(PROVIDED RECORDS)
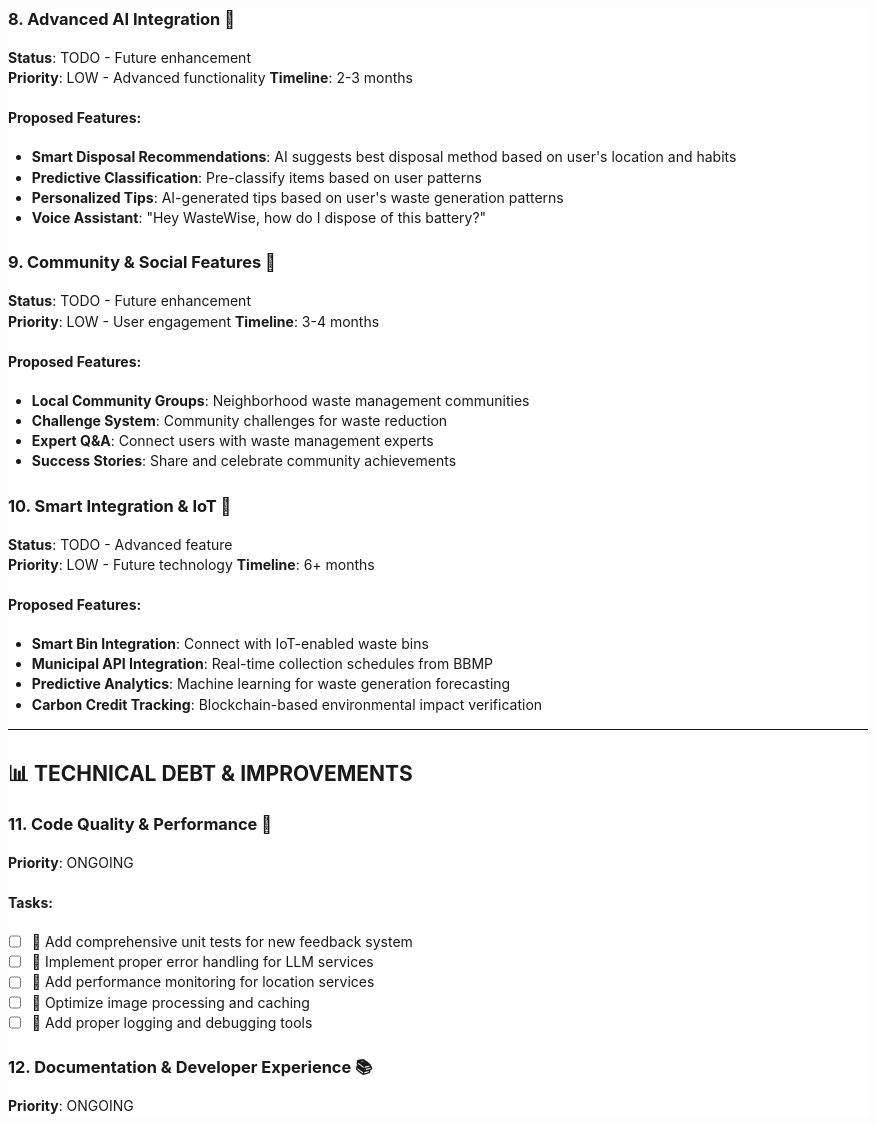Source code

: ### 8. **Advanced AI Integration** 🤖
**Status**: TODO - Future enhancement  
**Priority**: LOW - Advanced functionality
**Timeline**: 2-3 months

#### Proposed Features:
- **Smart Disposal Recommendations**: AI suggests best disposal method based on user's location and habits
- **Predictive Classification**: Pre-classify items based on user patterns
- **Personalized Tips**: AI-generated tips based on user's waste generation patterns
- **Voice Assistant**: "Hey WasteWise, how do I dispose of this battery?"

### 9. **Community & Social Features** 👥
**Status**: TODO - Future enhancement  
**Priority**: LOW - User engagement
**Timeline**: 3-4 months

#### Proposed Features:
- **Local Community Groups**: Neighborhood waste management communities
- **Challenge System**: Community challenges for waste reduction
- **Expert Q&A**: Connect users with waste management experts
- **Success Stories**: Share and celebrate community achievements

### 10. **Smart Integration & IoT** 🔌
**Status**: TODO - Advanced feature  
**Priority**: LOW - Future technology
**Timeline**: 6+ months

#### Proposed Features:
- **Smart Bin Integration**: Connect with IoT-enabled waste bins
- **Municipal API Integration**: Real-time collection schedules from BBMP
- **Predictive Analytics**: Machine learning for waste generation forecasting
- **Carbon Credit Tracking**: Blockchain-based environmental impact verification

---

## 📊 **TECHNICAL DEBT & IMPROVEMENTS**

### 11. **Code Quality & Performance** 🔧
**Priority**: ONGOING

#### Tasks:
- [ ] 🔄 Add comprehensive unit tests for new feedback system
- [ ] 🔄 Implement proper error handling for LLM services
- [ ] 🔄 Add performance monitoring for location services
- [ ] 🔄 Optimize image processing and caching
- [ ] 🔄 Add proper logging and debugging tools

### 12. **Documentation & Developer Experience** 📚
**Priority**: ONGOING
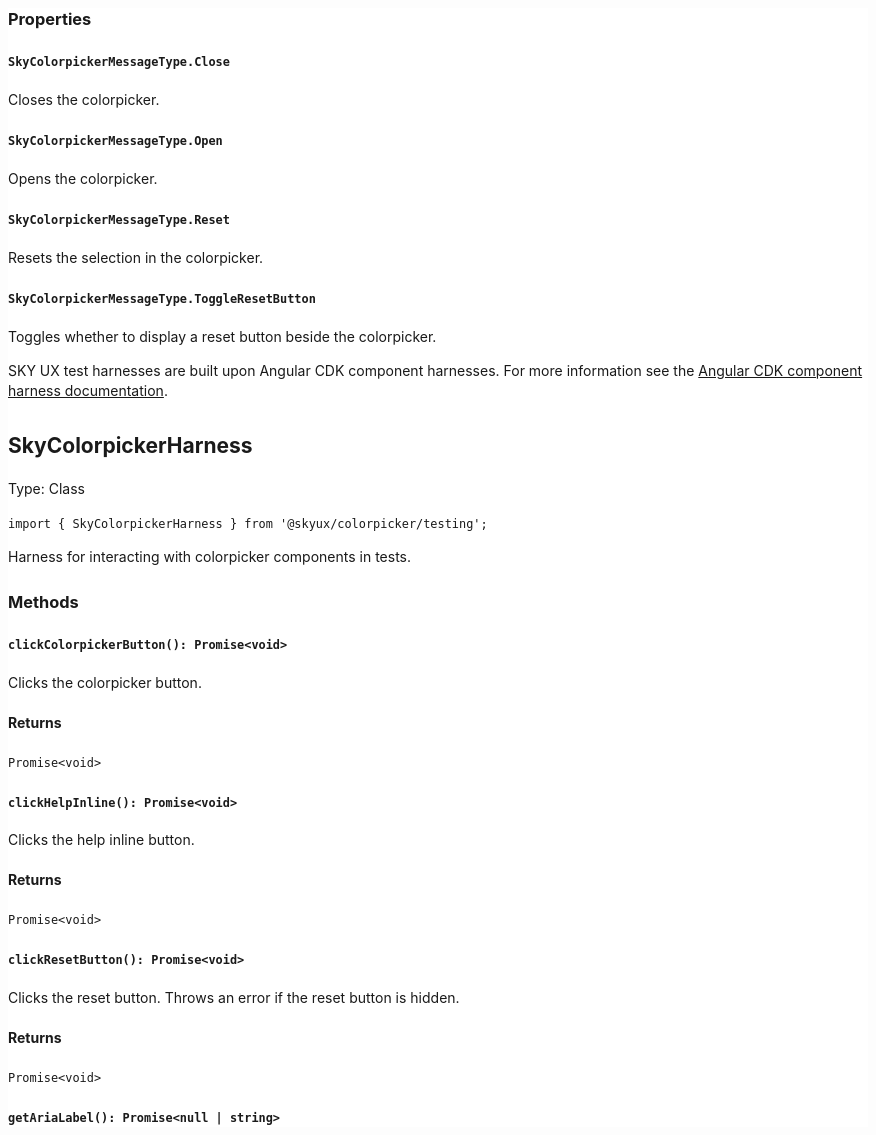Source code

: ### Properties

#### `SkyColorpickerMessageType.Close`

Closes the colorpicker.

#### `SkyColorpickerMessageType.Open`

Opens the colorpicker.

#### `SkyColorpickerMessageType.Reset`

Resets the selection in the colorpicker.

#### `SkyColorpickerMessageType.ToggleResetButton`

Toggles whether to display a reset button beside the colorpicker.

SKY UX test harnesses are built upon Angular CDK component harnesses. For more information see the [Angular CDK component harness documentation](https://material.angular.io/cdk/test-harnesses/overview).

 SkyColorpickerHarness
----------------------

Type: Class

`import { SkyColorpickerHarness } from '@skyux/colorpicker/testing';`

Harness for interacting with colorpicker components in tests.

### Methods

#### `clickColorpickerButton(): Promise<void>`

Clicks the colorpicker button.

#### Returns

`Promise<void>`

#### `clickHelpInline(): Promise<void>`

Clicks the help inline button.

#### Returns

`Promise<void>`

#### `clickResetButton(): Promise<void>`

Clicks the reset button. Throws an error if the reset button is hidden.

#### Returns

`Promise<void>`

#### `getAriaLabel(): Promise<null | string>`
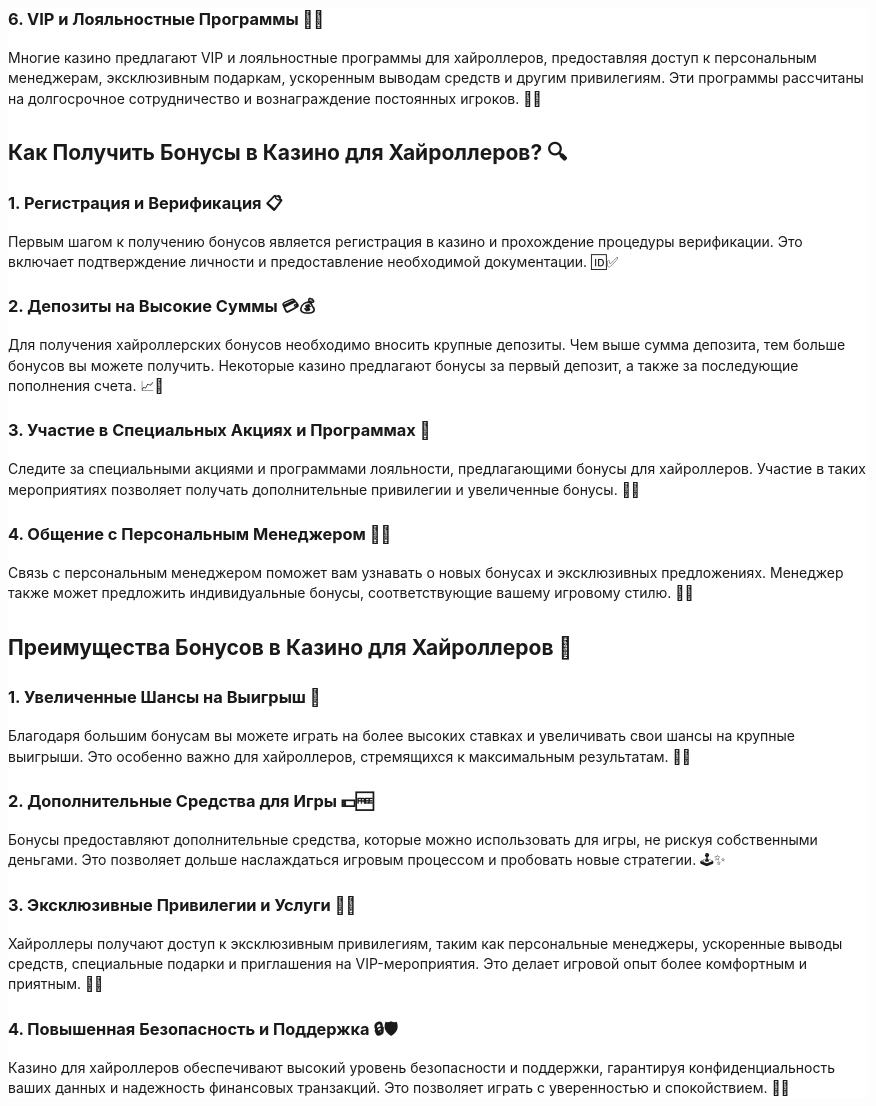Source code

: ### 6. VIP и Лояльностные Программы 👑✨

Многие казино предлагают VIP и лояльностные программы для хайроллеров, предоставляя доступ к персональным менеджерам, эксклюзивным подаркам, ускоренным выводам средств и другим привилегиям. Эти программы рассчитаны на долгосрочное сотрудничество и вознаграждение постоянных игроков. 🤝🎁

## Как Получить **Бонусы в Казино для Хайроллеров**? 🔍

### 1. Регистрация и Верификация 📋

Первым шагом к получению бонусов является регистрация в казино и прохождение процедуры верификации. Это включает подтверждение личности и предоставление необходимой документации. 🆔✅

### 2. Депозиты на Высокие Суммы 💳💰

Для получения хайроллерских бонусов необходимо вносить крупные депозиты. Чем выше сумма депозита, тем больше бонусов вы можете получить. Некоторые казино предлагают бонусы за первый депозит, а также за последующие пополнения счета. 📈💸

### 3. Участие в Специальных Акциях и Программах 🎯

Следите за специальными акциями и программами лояльности, предлагающими бонусы для хайроллеров. Участие в таких мероприятиях позволяет получать дополнительные привилегии и увеличенные бонусы. 🥳📢

### 4. Общение с Персональным Менеджером 🤝📞

Связь с персональным менеджером поможет вам узнавать о новых бонусах и эксклюзивных предложениях. Менеджер также может предложить индивидуальные бонусы, соответствующие вашему игровому стилю. 📱💬

## Преимущества **Бонусов в Казино для Хайроллеров** 🎉

### 1. Увеличенные Шансы на Выигрыш 🏅

Благодаря большим бонусам вы можете играть на более высоких ставках и увеличивать свои шансы на крупные выигрыши. Это особенно важно для хайроллеров, стремящихся к максимальным результатам. 🎯💎

### 2. Дополнительные Средства для Игры 💵🆓

Бонусы предоставляют дополнительные средства, которые можно использовать для игры, не рискуя собственными деньгами. Это позволяет дольше наслаждаться игровым процессом и пробовать новые стратегии. 🕹️✨

### 3. Эксклюзивные Привилегии и Услуги 👑💼

Хайроллеры получают доступ к эксклюзивным привилегиям, таким как персональные менеджеры, ускоренные выводы средств, специальные подарки и приглашения на VIP-мероприятия. Это делает игровой опыт более комфортным и приятным. 🎁🍾

### 4. Повышенная Безопасность и Поддержка 🔒🛡️

Казино для хайроллеров обеспечивают высокий уровень безопасности и поддержки, гарантируя конфиденциальность ваших данных и надежность финансовых транзакций. Это позволяет играть с уверенностью и спокойствием. 🔐💼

(PROBLEM TO WORK ON) Copy all of the data above verbatim, from the first line to the last, and leave out the pictures.

(TASK RESULT)
Source code

: ### 8. **Advanced AI Integration** 🤖
**Status**: TODO - Future enhancement  
**Priority**: LOW - Advanced functionality
**Timeline**: 2-3 months

#### Proposed Features:
- **Smart Disposal Recommendations**: AI suggests best disposal method based on user's location and habits
- **Predictive Classification**: Pre-classify items based on user patterns
- **Personalized Tips**: AI-generated tips based on user's waste generation patterns
- **Voice Assistant**: "Hey WasteWise, how do I dispose of this battery?"

### 9. **Community & Social Features** 👥
**Status**: TODO - Future enhancement  
**Priority**: LOW - User engagement
**Timeline**: 3-4 months

#### Proposed Features:
- **Local Community Groups**: Neighborhood waste management communities
- **Challenge System**: Community challenges for waste reduction
- **Expert Q&A**: Connect users with waste management experts
- **Success Stories**: Share and celebrate community achievements

### 10. **Smart Integration & IoT** 🔌
**Status**: TODO - Advanced feature  
**Priority**: LOW - Future technology
**Timeline**: 6+ months

#### Proposed Features:
- **Smart Bin Integration**: Connect with IoT-enabled waste bins
- **Municipal API Integration**: Real-time collection schedules from BBMP
- **Predictive Analytics**: Machine learning for waste generation forecasting
- **Carbon Credit Tracking**: Blockchain-based environmental impact verification

---

## 📊 **TECHNICAL DEBT & IMPROVEMENTS**

### 11. **Code Quality & Performance** 🔧
**Priority**: ONGOING

#### Tasks:
- [ ] 🔄 Add comprehensive unit tests for new feedback system
- [ ] 🔄 Implement proper error handling for LLM services
- [ ] 🔄 Add performance monitoring for location services
- [ ] 🔄 Optimize image processing and caching
- [ ] 🔄 Add proper logging and debugging tools

### 12. **Documentation & Developer Experience** 📚
**Priority**: ONGOING
Source code

: ### Properties

#### `SkyColorpickerMessageType.Close`

Closes the colorpicker.

#### `SkyColorpickerMessageType.Open`

Opens the colorpicker.

#### `SkyColorpickerMessageType.Reset`

Resets the selection in the colorpicker.

#### `SkyColorpickerMessageType.ToggleResetButton`

Toggles whether to display a reset button beside the colorpicker.

SKY UX test harnesses are built upon Angular CDK component harnesses. For more information see the [Angular CDK component harness documentation](https://material.angular.io/cdk/test-harnesses/overview).

 SkyColorpickerHarness
----------------------

Type: Class

`import { SkyColorpickerHarness } from '@skyux/colorpicker/testing';`

Harness for interacting with colorpicker components in tests.

### Methods

#### `clickColorpickerButton(): Promise<void>`

Clicks the colorpicker button.

#### Returns

`Promise<void>`

#### `clickHelpInline(): Promise<void>`

Clicks the help inline button.

#### Returns

`Promise<void>`

#### `clickResetButton(): Promise<void>`

Clicks the reset button. Throws an error if the reset button is hidden.

#### Returns

`Promise<void>`

#### `getAriaLabel(): Promise<null | string>`
Source code

: ### 6. VIP и Лояльностные Программы 👑✨

Многие казино предлагают VIP и лояльностные программы для хайроллеров, предоставляя доступ к персональным менеджерам, эксклюзивным подаркам, ускоренным выводам средств и другим привилегиям. Эти программы рассчитаны на долгосрочное сотрудничество и вознаграждение постоянных игроков. 🤝🎁

## Как Получить **Бонусы в Казино для Хайроллеров**? 🔍

### 1. Регистрация и Верификация 📋

Первым шагом к получению бонусов является регистрация в казино и прохождение процедуры верификации. Это включает подтверждение личности и предоставление необходимой документации. 🆔✅

### 2. Депозиты на Высокие Суммы 💳💰

Для получения хайроллерских бонусов необходимо вносить крупные депозиты. Чем выше сумма депозита, тем больше бонусов вы можете получить. Некоторые казино предлагают бонусы за первый депозит, а также за последующие пополнения счета. 📈💸

### 3. Участие в Специальных Акциях и Программах 🎯

Следите за специальными акциями и программами лояльности, предлагающими бонусы для хайроллеров. Участие в таких мероприятиях позволяет получать дополнительные привилегии и увеличенные бонусы. 🥳📢

### 4. Общение с Персональным Менеджером 🤝📞

Связь с персональным менеджером поможет вам узнавать о новых бонусах и эксклюзивных предложениях. Менеджер также может предложить индивидуальные бонусы, соответствующие вашему игровому стилю. 📱💬

## Преимущества **Бонусов в Казино для Хайроллеров** 🎉

### 1. Увеличенные Шансы на Выигрыш 🏅

Благодаря большим бонусам вы можете играть на более высоких ставках и увеличивать свои шансы на крупные выигрыши. Это особенно важно для хайроллеров, стремящихся к максимальным результатам. 🎯💎

### 2. Дополнительные Средства для Игры 💵🆓

Бонусы предоставляют дополнительные средства, которые можно использовать для игры, не рискуя собственными деньгами. Это позволяет дольше наслаждаться игровым процессом и пробовать новые стратегии. 🕹️✨

### 3. Эксклюзивные Привилегии и Услуги 👑💼

Хайроллеры получают доступ к эксклюзивным привилегиям, таким как персональные менеджеры, ускоренные выводы средств, специальные подарки и приглашения на VIP-мероприятия. Это делает игровой опыт более комфортным и приятным. 🎁🍾

### 4. Повышенная Безопасность и Поддержка 🔒🛡️

Казино для хайроллеров обеспечивают высокий уровень безопасности и поддержки, гарантируя конфиденциальность ваших данных и надежность финансовых транзакций. Это позволяет играть с уверенностью и спокойствием. 🔐💼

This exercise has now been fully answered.